■ Set of tasks ■
1: Name each price the soundbar review gives for the HW-Q990B, along with the country it applies to.
2: Retype everything in the soundbar review from "Samsung has established" down to "for that pleasure.".

Samsung has established a successful pattern in recent years of always finding an extra sound channel or two to distinguish its new flagship soundbars from their predecessors. For 2022, however, that pattern has been broken for the HW-Q990B.
While the Q990B’s channel count might have got stuck, though, the quality Samsung gets from those channels has not. Indeed, is the Samsung HW-Q990B the best surround sound soundbar package that 2022 has to offer? T3's detailed review reveals all...
Samsung HW-Q990B: Price and availability
As we’ve come to expect from a flagship Samsung soundbar, the HW-Q990B boasts both a class-leading set of features... and, of course, a premium price for that pleasure.
In the UK the Q990B costs £1,599. It's $1,899 in the US. And AU$2,099 in Australia. That’s a big enough chunk of cash that's roughly equal to a separates-based AV Receiver and speakers package. Make sure you check our Samsung discount codes to see if you can lower the cost.
But then surely if you’re looking at a soundbar, even one which, like, the Q990B, consists of four separate components, you’re doing so because you want the ease, compatibility and compactness that soundbars offer, making the separates comparison pretty much moot.

■ Record extracts ■
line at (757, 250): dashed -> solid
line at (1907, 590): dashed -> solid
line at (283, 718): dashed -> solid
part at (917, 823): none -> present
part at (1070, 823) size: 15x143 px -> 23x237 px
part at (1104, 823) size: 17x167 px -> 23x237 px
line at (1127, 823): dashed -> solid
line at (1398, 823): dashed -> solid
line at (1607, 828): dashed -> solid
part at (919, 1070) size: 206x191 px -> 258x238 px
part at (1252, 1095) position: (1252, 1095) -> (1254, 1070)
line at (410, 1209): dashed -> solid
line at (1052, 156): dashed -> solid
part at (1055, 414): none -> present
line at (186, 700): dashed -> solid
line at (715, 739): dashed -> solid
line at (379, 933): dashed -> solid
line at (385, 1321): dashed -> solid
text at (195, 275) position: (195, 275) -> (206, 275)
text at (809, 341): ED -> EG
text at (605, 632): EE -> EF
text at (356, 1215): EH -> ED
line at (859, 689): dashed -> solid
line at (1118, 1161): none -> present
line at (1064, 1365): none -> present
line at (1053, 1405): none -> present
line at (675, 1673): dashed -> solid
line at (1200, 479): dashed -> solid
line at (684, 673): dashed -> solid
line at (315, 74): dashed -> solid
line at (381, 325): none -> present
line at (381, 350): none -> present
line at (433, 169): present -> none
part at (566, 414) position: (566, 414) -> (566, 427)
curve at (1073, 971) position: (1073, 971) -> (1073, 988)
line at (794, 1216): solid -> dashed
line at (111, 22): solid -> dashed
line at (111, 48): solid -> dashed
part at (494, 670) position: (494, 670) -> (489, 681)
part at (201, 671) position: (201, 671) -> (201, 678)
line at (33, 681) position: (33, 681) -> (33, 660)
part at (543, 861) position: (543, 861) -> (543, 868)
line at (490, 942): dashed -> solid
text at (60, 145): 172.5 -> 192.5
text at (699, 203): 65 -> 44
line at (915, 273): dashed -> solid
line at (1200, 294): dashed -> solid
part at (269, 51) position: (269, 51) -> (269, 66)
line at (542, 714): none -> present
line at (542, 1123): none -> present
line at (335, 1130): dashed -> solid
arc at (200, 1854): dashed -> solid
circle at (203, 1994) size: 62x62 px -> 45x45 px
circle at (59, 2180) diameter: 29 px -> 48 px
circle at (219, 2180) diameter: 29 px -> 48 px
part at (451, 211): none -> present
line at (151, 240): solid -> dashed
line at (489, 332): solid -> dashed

■ Answers in order ■
1: £1,599 in the UK, $1,899 in the US, and AU$2,099 in Australia.

2:
Samsung has established a successful pattern in recent years of always finding an extra sound channel or two to distinguish its new flagship soundbars from their predecessors. For 2022, however, that pattern has been broken for the HW-Q990B.
While the Q990B’s channel count might have got stuck, though, the quality Samsung gets from those channels has not. Indeed, is the Samsung HW-Q990B the best surround sound soundbar package that 2022 has to offer? T3's detailed review reveals all...
Samsung HW-Q990B: Price and availability
As we’ve come to expect from a flagship Samsung soundbar, the HW-Q990B boasts both a class-leading set of features... and, of course, a premium price for that pleasure.